Acoustic Gear

Andrew White Guitars
Gypsy Jazz-E

West Virginia acoustic builder Andrew White Guitars brought a whole line of impressive guitars to NAMM. His all-solid import flattops were impressive at less than $1,200, but the Gypsy Jazz-E shown here was what had heads turning the most. It features a solid Italian spruce top, solid curly walnut back and sides, a 1-piece mahogany bolt-on neck, and a fretboard and bridge made of ebony.

Orpheum Orchestra

Master luthier Ren Ferguson (who previously helped restore Gibson’s acoustic brand to greatness) is now building for Guild, and his latest creations are part of the new Orpheum series. They feature looks and appointments more typical of guitars from 20 years before the company’s 1953 debut, including Adirondack tops and bracing, hide-glue construction, and stunning golden-age-of-American-flattops styling. The line includes some very un-Guild-like shapes, including a slope-shoulder dread, as well as this Orchestra with Adirondack red spruce and rosewood.

Cole Clark
Angel 1AC and 2A3

Aussie acoustic builder Cole Clark brought the new Angel 1AC (left) and 2A3 to Anaheim. The 1AC features the company’s original Dual Input pickup with bass, mid, treble, blend, and volume sliders, and a lovely sunburst or black finish. The 2A3 (right) is the first Angel without a cutaway, and it also features Clark’s new 3-way pickup system—which incorporates a small condenser mic that’s shelved at 1.25 kHz to eradicate feedback problems while serving up an airy, natural sound.

L.R. Baggs
Lyric Mic System

The Lyric acoustic microphone system impressed us with its unobtrusive design and absolutely blew us away with its super-organic tones and feedback resistance. It features TRU•MIC noise-cancelling technology, analog signal conditioning, a discrete mic preamp, and presence and volume controls.

Paul Brady

Renowned Irish luthier George Lowden brought the redesigned Paul Brady signature model to NAMM. Because Brady is now using an external mic during live performance, he wanted Lowden to build him a model that would project a little more powerfully. To that end, the new signature model uses figured bubinga back and sides matched to a red cedar top.
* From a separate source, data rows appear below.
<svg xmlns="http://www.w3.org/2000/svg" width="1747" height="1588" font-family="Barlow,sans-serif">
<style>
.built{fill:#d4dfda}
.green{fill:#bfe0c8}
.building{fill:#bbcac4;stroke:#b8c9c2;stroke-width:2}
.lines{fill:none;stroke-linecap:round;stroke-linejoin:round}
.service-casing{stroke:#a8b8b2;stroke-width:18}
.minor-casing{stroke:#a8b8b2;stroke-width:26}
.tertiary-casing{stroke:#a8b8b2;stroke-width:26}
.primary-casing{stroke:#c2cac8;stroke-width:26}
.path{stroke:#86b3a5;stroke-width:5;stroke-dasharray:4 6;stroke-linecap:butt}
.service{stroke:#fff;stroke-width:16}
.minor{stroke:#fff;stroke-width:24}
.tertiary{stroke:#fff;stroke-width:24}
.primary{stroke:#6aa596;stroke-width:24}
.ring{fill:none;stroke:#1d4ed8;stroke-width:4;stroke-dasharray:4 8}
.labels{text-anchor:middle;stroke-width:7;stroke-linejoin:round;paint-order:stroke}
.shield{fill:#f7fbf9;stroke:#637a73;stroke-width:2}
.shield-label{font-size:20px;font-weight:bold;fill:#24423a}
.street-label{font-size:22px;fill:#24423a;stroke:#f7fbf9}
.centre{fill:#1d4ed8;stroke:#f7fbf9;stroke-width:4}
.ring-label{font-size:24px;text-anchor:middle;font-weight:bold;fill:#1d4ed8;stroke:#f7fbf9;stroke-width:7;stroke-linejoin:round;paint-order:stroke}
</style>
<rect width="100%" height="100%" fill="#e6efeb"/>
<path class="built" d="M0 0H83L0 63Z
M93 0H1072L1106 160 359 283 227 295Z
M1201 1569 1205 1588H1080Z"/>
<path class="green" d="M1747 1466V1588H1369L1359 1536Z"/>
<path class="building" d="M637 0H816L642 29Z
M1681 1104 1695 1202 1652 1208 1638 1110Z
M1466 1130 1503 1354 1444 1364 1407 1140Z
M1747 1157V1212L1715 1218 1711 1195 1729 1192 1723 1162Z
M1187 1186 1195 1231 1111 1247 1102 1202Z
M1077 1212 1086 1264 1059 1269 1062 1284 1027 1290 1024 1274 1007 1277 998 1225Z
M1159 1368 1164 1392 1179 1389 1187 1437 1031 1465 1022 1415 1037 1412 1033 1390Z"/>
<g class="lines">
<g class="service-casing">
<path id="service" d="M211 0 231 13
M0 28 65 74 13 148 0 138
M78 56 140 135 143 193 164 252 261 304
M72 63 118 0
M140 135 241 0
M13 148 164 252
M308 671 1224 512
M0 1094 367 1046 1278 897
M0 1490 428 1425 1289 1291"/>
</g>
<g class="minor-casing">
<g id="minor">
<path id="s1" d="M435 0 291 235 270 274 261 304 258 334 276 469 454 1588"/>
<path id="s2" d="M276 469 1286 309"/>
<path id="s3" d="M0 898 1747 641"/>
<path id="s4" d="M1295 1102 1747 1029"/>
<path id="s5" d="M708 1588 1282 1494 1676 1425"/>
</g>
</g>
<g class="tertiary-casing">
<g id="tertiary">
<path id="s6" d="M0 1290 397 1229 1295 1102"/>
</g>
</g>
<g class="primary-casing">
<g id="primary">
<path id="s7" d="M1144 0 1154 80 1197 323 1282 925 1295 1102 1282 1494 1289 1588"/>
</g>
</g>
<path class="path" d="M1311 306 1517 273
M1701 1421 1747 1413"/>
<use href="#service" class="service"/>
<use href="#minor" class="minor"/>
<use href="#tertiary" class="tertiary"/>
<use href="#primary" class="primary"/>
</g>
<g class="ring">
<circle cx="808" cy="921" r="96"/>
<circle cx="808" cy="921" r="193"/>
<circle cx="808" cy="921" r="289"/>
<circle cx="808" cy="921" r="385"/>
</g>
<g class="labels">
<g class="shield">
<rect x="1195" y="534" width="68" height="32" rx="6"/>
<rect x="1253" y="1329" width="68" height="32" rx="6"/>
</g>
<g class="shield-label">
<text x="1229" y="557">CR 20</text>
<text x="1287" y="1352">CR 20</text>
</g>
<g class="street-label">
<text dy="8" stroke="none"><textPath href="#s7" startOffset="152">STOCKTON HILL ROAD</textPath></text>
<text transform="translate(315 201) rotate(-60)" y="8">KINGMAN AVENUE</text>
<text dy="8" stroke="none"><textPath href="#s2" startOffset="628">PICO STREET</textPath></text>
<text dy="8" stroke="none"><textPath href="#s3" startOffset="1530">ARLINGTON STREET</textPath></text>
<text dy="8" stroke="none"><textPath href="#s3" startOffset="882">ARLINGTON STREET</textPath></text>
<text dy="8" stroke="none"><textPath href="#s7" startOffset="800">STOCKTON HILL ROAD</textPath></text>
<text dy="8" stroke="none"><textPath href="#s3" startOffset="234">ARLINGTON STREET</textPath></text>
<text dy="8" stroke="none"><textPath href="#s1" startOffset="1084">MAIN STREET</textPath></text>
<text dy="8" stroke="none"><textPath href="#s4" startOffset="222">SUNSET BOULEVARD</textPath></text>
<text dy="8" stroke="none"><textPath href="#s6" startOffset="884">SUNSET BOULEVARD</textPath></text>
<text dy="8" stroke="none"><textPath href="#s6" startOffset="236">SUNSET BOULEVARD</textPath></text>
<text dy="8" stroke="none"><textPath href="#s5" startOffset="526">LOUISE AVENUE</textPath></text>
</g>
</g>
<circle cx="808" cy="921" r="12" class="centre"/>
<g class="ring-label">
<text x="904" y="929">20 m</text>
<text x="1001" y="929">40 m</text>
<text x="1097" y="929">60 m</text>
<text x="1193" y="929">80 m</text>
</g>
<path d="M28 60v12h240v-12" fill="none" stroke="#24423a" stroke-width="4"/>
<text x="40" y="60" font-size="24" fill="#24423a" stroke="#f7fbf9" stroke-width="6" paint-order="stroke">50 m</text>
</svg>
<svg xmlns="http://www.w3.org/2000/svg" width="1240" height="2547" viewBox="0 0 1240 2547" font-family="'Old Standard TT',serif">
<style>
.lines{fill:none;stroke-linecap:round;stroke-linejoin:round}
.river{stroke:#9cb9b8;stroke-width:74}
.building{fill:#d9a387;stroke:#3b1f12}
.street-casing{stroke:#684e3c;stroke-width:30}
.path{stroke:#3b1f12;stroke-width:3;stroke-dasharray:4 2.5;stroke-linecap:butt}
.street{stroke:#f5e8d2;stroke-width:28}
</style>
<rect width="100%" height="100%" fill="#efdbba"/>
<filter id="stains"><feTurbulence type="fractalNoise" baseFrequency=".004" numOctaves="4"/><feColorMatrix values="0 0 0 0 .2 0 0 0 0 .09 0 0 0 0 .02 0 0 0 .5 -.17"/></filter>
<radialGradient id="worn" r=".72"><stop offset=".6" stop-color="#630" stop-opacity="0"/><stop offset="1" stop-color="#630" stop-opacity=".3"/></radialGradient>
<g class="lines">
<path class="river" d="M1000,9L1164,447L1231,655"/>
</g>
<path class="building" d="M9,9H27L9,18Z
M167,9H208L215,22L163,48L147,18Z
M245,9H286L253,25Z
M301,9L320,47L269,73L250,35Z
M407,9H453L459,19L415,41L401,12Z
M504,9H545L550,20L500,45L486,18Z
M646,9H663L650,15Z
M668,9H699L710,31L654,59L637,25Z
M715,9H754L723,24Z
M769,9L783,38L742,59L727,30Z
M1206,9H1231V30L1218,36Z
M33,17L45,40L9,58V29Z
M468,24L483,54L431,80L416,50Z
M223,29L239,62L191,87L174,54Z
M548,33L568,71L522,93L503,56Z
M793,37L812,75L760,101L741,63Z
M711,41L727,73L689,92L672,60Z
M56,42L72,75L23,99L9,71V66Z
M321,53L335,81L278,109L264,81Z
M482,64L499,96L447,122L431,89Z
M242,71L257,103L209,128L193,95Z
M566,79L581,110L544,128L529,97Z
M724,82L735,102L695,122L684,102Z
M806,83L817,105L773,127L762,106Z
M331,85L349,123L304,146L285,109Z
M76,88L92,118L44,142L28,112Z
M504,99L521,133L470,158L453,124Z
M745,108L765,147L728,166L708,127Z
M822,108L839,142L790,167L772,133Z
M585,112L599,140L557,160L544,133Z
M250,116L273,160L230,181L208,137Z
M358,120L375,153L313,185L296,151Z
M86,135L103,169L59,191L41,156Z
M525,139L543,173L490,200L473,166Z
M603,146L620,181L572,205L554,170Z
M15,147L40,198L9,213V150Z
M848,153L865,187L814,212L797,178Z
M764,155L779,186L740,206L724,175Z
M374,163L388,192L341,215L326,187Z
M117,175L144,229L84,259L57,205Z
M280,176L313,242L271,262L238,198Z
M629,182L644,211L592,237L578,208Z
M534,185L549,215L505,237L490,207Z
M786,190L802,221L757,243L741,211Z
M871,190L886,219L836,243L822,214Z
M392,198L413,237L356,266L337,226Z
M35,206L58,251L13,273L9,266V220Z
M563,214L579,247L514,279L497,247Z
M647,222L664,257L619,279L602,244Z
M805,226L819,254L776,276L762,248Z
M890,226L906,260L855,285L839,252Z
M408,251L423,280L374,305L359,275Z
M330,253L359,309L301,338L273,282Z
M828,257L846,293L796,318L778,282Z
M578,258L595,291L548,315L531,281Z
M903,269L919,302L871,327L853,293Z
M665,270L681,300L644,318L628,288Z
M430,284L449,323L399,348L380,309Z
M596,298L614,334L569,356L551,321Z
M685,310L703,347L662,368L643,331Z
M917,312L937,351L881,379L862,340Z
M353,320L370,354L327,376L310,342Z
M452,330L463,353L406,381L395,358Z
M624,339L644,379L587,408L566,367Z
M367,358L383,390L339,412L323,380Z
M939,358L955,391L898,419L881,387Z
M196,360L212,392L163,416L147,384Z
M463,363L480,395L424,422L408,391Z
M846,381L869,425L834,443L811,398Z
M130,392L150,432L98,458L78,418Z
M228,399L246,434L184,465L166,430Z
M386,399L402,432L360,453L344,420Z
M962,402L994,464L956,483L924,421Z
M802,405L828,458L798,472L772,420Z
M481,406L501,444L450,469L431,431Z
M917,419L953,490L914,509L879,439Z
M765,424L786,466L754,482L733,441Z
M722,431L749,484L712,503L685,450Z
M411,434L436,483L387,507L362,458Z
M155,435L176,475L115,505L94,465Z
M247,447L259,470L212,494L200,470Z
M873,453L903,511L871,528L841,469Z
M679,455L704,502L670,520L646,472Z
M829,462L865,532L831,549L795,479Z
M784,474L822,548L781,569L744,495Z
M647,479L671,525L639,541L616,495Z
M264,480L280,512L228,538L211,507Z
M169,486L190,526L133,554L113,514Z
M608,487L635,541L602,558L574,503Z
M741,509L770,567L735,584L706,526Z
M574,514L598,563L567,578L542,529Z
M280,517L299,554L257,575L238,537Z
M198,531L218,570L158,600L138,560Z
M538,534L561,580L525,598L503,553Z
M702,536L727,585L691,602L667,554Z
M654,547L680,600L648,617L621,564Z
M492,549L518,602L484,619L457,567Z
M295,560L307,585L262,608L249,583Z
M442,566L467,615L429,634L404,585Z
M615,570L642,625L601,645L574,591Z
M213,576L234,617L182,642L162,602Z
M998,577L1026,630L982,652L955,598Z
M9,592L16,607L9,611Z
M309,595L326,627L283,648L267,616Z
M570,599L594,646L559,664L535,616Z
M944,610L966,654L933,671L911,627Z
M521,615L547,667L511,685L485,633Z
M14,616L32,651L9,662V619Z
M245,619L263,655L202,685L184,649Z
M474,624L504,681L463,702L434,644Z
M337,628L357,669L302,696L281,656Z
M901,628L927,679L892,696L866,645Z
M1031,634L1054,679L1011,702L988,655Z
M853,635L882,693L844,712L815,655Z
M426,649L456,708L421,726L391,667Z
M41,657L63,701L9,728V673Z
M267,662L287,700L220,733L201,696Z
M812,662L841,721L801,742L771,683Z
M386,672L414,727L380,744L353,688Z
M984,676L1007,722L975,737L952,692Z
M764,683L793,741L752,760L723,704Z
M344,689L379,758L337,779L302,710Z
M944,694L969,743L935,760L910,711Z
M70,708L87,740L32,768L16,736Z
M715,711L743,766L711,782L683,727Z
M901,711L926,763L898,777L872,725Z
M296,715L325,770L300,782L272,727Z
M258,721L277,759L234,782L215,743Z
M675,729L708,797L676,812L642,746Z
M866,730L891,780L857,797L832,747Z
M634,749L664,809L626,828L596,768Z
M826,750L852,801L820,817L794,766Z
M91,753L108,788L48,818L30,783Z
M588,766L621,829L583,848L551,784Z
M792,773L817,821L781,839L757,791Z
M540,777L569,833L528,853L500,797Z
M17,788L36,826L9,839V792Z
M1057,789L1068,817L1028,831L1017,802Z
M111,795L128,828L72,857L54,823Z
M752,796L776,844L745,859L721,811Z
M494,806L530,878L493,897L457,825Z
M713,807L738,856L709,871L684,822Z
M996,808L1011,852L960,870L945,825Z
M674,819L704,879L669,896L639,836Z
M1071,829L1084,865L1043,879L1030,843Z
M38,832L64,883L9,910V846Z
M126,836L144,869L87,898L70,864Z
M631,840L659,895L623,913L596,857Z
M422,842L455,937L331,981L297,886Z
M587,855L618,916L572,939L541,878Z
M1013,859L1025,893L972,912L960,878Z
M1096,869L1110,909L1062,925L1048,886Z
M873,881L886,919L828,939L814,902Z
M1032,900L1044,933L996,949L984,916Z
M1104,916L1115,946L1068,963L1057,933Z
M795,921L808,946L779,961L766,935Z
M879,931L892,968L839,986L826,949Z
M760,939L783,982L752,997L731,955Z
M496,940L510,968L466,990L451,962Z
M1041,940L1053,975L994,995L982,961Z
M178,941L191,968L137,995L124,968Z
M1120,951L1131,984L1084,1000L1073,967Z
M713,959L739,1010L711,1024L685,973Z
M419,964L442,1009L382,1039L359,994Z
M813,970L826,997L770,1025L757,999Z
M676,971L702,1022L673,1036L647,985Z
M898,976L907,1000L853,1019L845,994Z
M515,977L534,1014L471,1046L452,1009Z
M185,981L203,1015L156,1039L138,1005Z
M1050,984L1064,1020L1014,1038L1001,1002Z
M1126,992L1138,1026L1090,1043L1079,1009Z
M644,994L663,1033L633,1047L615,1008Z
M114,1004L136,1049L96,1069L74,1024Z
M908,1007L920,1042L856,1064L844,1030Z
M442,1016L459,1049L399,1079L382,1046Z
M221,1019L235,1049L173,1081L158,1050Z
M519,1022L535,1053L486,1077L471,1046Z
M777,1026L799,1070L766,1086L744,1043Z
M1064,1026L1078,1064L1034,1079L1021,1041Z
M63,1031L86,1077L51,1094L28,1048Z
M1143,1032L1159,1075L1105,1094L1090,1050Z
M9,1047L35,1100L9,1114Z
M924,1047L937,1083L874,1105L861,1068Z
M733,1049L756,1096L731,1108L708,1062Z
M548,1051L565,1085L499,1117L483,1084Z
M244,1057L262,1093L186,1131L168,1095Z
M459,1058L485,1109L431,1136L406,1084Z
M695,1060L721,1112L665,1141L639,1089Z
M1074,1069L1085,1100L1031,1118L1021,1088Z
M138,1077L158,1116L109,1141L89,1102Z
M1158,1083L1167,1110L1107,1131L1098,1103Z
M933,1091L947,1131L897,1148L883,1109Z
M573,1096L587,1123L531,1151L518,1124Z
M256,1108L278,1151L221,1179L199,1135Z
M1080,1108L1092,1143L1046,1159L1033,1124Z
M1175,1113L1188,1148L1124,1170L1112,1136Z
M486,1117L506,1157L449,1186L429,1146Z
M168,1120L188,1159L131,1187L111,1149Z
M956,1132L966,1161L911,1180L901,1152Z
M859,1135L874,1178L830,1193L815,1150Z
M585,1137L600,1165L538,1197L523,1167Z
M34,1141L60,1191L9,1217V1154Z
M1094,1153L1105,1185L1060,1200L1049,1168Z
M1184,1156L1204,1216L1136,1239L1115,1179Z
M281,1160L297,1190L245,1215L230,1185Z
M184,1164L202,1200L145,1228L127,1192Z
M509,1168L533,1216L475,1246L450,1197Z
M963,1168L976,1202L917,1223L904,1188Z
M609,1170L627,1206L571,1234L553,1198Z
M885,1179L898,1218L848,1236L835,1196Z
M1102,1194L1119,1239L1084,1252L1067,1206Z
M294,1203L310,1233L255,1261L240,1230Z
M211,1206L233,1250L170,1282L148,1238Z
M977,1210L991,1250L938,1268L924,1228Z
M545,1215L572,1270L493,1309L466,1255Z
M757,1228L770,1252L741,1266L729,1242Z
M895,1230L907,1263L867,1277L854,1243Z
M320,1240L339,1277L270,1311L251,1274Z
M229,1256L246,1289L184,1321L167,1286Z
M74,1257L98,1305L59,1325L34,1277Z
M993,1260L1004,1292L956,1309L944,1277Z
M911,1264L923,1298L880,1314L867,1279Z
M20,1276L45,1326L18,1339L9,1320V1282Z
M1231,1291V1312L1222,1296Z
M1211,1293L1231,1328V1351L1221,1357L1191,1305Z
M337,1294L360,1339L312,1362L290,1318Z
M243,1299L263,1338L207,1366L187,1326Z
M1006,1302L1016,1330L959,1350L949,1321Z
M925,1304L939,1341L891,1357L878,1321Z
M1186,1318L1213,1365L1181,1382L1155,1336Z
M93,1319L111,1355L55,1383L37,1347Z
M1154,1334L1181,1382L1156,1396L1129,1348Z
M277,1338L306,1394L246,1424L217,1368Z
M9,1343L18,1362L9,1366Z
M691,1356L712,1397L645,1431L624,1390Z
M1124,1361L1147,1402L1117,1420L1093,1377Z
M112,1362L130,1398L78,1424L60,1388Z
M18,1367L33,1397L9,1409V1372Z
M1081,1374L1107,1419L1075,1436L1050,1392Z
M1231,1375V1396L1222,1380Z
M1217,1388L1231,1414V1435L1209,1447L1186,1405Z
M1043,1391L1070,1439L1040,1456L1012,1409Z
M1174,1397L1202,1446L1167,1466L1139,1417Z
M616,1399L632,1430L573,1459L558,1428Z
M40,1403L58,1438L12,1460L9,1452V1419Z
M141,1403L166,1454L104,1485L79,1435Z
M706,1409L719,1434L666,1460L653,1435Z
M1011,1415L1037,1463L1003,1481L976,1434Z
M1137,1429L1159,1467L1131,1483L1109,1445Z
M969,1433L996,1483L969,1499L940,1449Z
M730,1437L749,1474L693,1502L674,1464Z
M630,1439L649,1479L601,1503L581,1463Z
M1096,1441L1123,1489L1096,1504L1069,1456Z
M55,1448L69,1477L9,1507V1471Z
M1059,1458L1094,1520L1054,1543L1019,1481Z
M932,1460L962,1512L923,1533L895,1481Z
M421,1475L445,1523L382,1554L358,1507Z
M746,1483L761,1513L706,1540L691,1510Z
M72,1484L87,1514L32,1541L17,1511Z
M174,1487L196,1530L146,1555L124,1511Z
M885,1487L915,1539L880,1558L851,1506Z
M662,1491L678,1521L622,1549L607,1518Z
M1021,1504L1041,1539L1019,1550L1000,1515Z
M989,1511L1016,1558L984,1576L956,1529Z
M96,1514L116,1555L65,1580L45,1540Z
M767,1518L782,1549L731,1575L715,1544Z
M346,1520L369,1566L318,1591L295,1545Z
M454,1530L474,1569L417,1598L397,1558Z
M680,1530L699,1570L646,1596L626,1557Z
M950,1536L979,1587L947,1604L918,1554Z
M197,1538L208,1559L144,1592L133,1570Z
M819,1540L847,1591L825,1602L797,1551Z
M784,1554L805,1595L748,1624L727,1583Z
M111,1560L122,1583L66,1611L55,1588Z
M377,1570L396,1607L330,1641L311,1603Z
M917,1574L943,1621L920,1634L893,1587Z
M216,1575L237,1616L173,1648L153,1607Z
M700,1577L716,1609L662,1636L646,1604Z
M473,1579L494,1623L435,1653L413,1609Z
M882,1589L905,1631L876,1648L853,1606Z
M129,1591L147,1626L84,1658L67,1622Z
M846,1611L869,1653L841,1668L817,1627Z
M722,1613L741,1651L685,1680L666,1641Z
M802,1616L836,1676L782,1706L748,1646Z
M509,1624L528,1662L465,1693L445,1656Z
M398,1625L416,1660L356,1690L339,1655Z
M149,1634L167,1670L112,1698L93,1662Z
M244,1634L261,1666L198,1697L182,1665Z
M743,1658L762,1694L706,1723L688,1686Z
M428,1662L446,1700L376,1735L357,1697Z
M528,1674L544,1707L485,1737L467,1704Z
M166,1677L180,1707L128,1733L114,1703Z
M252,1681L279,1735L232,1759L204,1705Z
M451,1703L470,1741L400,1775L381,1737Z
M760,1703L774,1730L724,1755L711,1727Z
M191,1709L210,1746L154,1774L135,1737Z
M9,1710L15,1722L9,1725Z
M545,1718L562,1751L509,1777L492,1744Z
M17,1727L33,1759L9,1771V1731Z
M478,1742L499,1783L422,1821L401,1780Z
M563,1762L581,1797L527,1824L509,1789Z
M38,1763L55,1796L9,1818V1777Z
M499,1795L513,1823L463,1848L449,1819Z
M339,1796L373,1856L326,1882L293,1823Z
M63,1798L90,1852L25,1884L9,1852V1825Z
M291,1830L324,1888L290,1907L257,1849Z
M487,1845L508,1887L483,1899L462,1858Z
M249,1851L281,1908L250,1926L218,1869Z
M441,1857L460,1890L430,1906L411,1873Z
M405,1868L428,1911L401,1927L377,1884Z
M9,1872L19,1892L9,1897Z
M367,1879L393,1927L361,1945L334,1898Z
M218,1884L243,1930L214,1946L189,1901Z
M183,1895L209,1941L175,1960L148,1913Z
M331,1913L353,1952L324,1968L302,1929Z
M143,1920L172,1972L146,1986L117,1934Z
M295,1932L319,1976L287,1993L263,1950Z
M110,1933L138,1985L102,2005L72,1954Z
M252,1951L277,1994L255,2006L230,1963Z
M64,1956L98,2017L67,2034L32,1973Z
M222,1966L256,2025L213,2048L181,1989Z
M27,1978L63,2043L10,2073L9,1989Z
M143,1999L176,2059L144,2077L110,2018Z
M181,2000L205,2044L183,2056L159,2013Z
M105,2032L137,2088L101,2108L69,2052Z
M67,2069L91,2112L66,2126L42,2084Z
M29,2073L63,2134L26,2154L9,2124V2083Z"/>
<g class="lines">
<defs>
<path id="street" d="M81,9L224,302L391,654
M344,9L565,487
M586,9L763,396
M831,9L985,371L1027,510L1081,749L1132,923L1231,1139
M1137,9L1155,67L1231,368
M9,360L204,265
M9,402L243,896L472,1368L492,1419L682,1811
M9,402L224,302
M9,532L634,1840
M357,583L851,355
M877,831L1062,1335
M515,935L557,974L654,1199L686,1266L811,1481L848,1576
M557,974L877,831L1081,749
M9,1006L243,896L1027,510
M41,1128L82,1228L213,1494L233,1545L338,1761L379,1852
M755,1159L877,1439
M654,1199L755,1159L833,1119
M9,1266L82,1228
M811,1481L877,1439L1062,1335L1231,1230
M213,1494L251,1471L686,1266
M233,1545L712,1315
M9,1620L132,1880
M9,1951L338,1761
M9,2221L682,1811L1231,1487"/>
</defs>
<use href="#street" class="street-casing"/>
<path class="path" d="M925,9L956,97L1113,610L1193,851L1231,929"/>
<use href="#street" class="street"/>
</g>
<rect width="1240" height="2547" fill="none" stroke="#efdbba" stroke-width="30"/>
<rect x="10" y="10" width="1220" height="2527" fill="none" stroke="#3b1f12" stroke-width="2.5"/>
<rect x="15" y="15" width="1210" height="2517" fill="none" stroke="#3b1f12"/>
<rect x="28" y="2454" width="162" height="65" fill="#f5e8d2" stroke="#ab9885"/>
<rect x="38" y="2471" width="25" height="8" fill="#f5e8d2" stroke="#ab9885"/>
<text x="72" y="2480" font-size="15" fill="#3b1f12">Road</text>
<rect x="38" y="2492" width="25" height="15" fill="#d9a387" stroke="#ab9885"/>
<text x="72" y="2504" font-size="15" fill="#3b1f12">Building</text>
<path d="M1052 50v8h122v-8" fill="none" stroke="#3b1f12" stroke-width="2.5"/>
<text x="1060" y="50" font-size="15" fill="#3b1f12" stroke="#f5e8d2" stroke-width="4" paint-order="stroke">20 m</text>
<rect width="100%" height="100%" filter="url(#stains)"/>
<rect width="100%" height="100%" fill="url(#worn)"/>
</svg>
Unlike the original all-mahogany Martin 000-17, the new-for-2013 000-17SM has a spruce top as well as a 12-fret neck and slotted headstock—making this a sweet amalgam of classic Martin elements and a silky smooth fingerstyle machine.


Available in both 12- and 14-fret versions, RainSong’s new Parlor model uses the company’s Projection Tuned Layering and is all but bulletproof. This little beauty is stage ready, too, with its Fishman Acoustic Amplification Prefix electronics and built-in tuner.

Grand Orchestra

Taylor’s latest series comes in a multitude of tonewood combinations that were knocking out folks right and left with beautiful aesthetics, trademark crystalline responsiveness, and the same silky playability the company is renowned for. The Grand Orchestra shown here features spruce and mahogany and Expression System electronics.